Example of accessing data from a WFS:
Load the dependencies first.
from io import BytesIO
from urllib.parse import urlencode
# packages:
import contextily as cx
import geopandas as gp
import pandas as pd
import requests
from owslib.wfs import WebFeatureService
import matplotlib.pyplot as plt
Before accessing the data, the layer name is required. To extract the layer name, the node-id should be defined which is mentioned in the WFS URL.
# Define the base WFS URL for the Dresden Opendata Portal
topics_dd = "https://kommisdd.dresden.de/net3/public/ogcsl.ashx"
# Define parameters to specify the desired WFS service
params = {
"nodeid": 188, # Node ID for the specific dataset
"service": "wfs",
}
wfs_url = f"{topics_dd}?{urlencode(params)}"
wfs = WebFeatureService(url=wfs_url, version='2.0.0')
# List available layer names
layer_names_df = pd.DataFrame(wfs.contents.keys(), columns=["Layer Name"])
print("Available WFS Layers:")
print(layer_names_df)
Available WFS Layers:
Layer Name
0 cls:L137
To get the first layer name directly the [0] is used.
layer_name = list(wfs.contents.keys())[0]
Next, a function is written to request features for the layer, using the requests library. This will also turn features into a Geopandas GeoDataFrame, which is a suitable spatial data format in Python.
def wfs2gp(layer_name, url):
"""Request a WFS feature layer (layer_name) and turn into GeoDataFrame"""
params = {
'service': 'WFS',
'version': '2.0.0',
'request': 'GetFeature',
'TYPENAMES': layer_name,
}
response = requests.get(url, params=params)
if response.status_code != 200:
raise Exception(f"Error fetching data: {response.status_code} {response.text}")
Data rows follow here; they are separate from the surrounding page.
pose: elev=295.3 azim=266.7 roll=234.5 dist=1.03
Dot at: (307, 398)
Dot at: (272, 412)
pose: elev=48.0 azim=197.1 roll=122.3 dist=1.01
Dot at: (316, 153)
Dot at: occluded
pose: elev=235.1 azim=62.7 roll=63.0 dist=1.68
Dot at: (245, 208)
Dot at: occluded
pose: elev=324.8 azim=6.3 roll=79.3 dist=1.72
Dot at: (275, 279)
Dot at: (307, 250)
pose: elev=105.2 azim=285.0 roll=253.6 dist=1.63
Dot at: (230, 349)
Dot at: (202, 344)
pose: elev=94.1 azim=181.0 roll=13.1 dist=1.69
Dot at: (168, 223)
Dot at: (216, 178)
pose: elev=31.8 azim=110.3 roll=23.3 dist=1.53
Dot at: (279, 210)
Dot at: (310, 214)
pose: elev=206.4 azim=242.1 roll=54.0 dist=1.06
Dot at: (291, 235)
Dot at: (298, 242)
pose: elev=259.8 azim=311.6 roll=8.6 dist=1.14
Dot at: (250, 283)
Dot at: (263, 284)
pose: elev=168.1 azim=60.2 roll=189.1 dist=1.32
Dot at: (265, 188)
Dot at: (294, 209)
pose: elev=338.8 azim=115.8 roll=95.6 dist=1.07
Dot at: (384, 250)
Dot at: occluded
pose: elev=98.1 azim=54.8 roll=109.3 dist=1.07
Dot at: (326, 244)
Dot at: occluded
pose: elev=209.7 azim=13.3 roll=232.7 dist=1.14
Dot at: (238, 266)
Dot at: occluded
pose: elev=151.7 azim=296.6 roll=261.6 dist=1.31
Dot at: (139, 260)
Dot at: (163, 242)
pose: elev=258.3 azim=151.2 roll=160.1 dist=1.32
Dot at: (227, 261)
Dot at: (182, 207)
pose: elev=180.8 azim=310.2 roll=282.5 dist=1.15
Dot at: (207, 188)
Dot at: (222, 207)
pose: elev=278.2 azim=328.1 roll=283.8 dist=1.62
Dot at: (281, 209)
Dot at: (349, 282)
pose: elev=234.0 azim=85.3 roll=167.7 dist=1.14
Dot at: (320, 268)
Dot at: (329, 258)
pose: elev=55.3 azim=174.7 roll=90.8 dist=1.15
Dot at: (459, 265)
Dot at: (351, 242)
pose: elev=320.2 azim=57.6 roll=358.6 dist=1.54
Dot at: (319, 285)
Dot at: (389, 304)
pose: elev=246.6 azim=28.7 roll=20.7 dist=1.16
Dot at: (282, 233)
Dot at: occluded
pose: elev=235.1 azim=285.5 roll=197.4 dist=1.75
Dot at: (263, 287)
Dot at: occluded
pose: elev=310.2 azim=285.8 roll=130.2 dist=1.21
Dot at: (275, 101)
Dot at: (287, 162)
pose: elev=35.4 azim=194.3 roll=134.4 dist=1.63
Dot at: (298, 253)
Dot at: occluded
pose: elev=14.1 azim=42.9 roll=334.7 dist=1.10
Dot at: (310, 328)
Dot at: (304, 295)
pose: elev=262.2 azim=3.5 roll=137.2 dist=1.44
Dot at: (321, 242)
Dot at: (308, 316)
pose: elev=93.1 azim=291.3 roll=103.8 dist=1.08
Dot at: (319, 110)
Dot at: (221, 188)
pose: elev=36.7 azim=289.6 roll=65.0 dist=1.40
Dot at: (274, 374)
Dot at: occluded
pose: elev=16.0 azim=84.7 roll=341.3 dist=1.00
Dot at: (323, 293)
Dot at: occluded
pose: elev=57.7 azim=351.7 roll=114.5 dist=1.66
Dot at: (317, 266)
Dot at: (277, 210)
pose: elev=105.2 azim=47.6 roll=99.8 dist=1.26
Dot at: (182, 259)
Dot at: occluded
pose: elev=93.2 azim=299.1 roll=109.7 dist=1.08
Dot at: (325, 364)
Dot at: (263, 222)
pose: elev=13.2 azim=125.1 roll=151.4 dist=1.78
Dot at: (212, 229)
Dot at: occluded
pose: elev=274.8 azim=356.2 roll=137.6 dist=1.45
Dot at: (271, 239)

return gp.read_file(BytesIO(response.content))
gdf = wfs2gp(layer_name, wfs_url)
Have a peek at the returned data.
gdf.head(2)
| gml_id | blocknr | bez | bez_lang | flaeche_km2 | sst | sst_klar | historie | aend | geometry | |
|---|---|---|---|---|---|---|---|---|---|---|
| 0 | L137.02 | 02 | Pirnaische Vorstadt | Pirnaische Vorstadt | 0.9281 | None | None | akt | 2025-03-20T00:00:00 | POLYGON ((412388.19 5655704.138, 412401.414 56... |
| 1 | L137.53 | 53 | Striesen-Süd | Striesen-Süd mit Johannstadt-Südost | 1.3276 | None | None | akt | 2025-03-20T00:00:00 | POLYGON ((414167.951 5655584.522, 414158.22 56... |
… and plot a map, which is explained in more detail in the Creating Maps Chapter.
Show code cell source
CRS_PROJ = "epsg:3857"
gdf.to_crs(CRS_PROJ, inplace=True)
fig, ax = plt.subplots(figsize=(3, 7), dpi=200)
ax = gdf.plot(
ax=ax,
alpha=0.8,
linewidth=1,
edgecolor="white",
facecolor="red",
markersize=300)
cx.add_basemap(
ax, alpha=0.5,
source=cx.providers.CartoDB.Voyager,
attribution_size=5)
ax.set_title("Dresden City Districts, Data Source: Amt für Geodaten und Kataster Dresden")
# turn of axes display
ax.set_axis_off()
Query a different nodeid!
You can replace “nodeid” with any other WFS Data Source from the Dresden Opendata Portal. Update the nodeid and re-run the code above to see the different data rendered.